- Title: FRANCE: Garbage truck pensions protest blocks Marseille
- Date: 23rd October 2010
- Summary: MARSEILLE, FRANCE (OCTOBER 22, 2010) (REUTERS) VARIOUS OF RED BALLOONS WITH "PENSION" WRITTEN ON IT (IN FRENCH) VARIOUS OF BIN LORRIES BLOCKING ROAD / VEHICLES SOUNDING HORNS (SOUNDBITE) (French) PATRICK RUE, SECRETARY GENERAL OF THE MARSEILLE BRANCH OF THE FO UNION, SAYING: "They are only answering through force. Even in the refineries employees were forced to go to work. We are expecting them to do the same to us. If the only way to be heard is to protest in the street, then we will do it. They are talking about dialogue and negotiations. Where are they? (JOURNALIST ASKING IF THEY WILL COLLECT THE GARBAGE) This is not new." CARS STUCK BEHIND BIN LORRIES BANNER ON GARBAGE TRUCK ROAD BLOCKED BY GARBAGE TRUCK (SOUNDBITE) (French) DRIVER, NAME UNKNOWN, SAYING: "I understand. We have to try but they (the strikes) should affect the government and not us. We are citizens. We work. It's really complicated." (SOUNDBITE) (French) DRIVER, NAME UNKNOWN, SAYING: "It's ridiculous. It makes France look ridiculous. It's not going to bring anything. Economically it's a catastrophe. I am ashamed to be French." VARIOUS OF GARBAGE LORRIES IN ROAD VARIOUS OF GARBAGE HEAPED UP BESIDE TREE
- Embargoed: 7th November 2010 09:36
- Location: France
- Country: France
- Topics: Domestic Politics,Social Services / Welfare
- Reuters ID: LVA5JOQZZJV1FFKC7Z7D35RBDPCM
- Aspect Ratio: 4:3
- Story Text: Garbage workers block the streets of France's second largest city, Marseille, with their lorries in protest at government pension reform plans.
Garbage workers in the southern French city of Marseille joined nation-wide strikes on Friday (October 22) against the government's pension reform plans.
Workers blocked streets with around 50 garbage lorries in the city centre, bringing traffic to a standstill in France's second largest city.
They have been on strike since October 12 and thousands of tonnes of rubbish have been piling up across the city.

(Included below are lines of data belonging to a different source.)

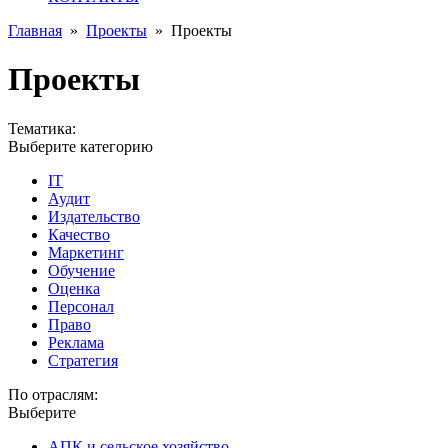
Главная
»
Проекты
»
Проекты
Проекты
Тематика:
Выберите категорию
IT
Аудит
Издательство
Качество
Маркетинг
Обучение
Оценка
Персонал
Право
Реклама
Стратегия
По отраслям:
Выберите
АПК и сельское хозяйство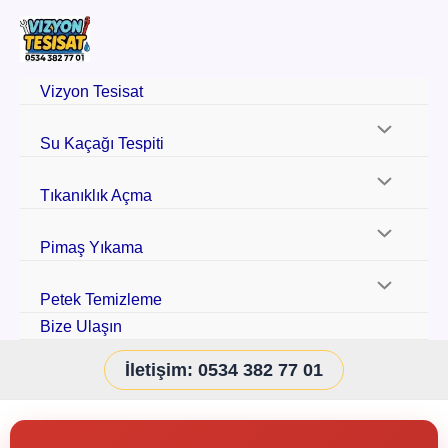
Vizyon Tesisat
Su Kaçağı Tespiti
Tıkanıklık Açma
Pimaş Yıkama
Petek Temizleme
Bize Ulaşın
İletişim: 0534 382 77 01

"They are only answering by force. Even in the refineries employees were forced to go to work. We are expecting them to do the same to us. If the only way to be heard is to protest in the street, then we will do it. They are talking about dialogue and negotiations. Where are they?," Patrick Rue from the FO trade Union said.
But some of the travellers caught in the traffic jam were less than sympathetic.
"It's ridiculous. It makes France look ridiculous. It's not going to bring anything. Economically it's a catastrophe. I am ashamed to be French," one man said.
"I understand. We have to try but they (the strikes) should affect the government and not us. We are citizens. We work. It's really complicated," a woman stuck in her car said.
Earlier French police used force to clear access to the main refinery supplying fuel to Paris as unions hardened their stance ahead of a final vote on President Nicolas Sarkozy's pension reform expected later in the day.
Signalling their determination to keep fighting even after the reform has become law, the country's six main unions have called for two more days of action over the next 10 days against the unpopular reform.
The government resorted to a special measure to speed the reform bill's passage through the Senate, with a vote now due on Friday evening as pressure builds on Sarkozy to end the long-running impasse with the unions ahead of half-term holidays beginning this weekend.
In addition to transport disruptions, the president is battling 11-day-old refinery strikes and fuel depot blockades that have forced the closure of one in five petrol stations across the country, Energy Minister Jean-Louis Borloo said.
Sarkozy wants the bill -- which would raise the minimum age of retirement to 62 from 60 and the maximum age for a full pension to 67 from 65 -- passed quickly in the hope that protests will ease once it has become law.
Previous street protests have been largely peaceful, except for episodic flare-ups of violence in the wealthy city of Lyon and in Nanterre in the Paris suburbs, where youths clashed with police again on Thursday (October 21).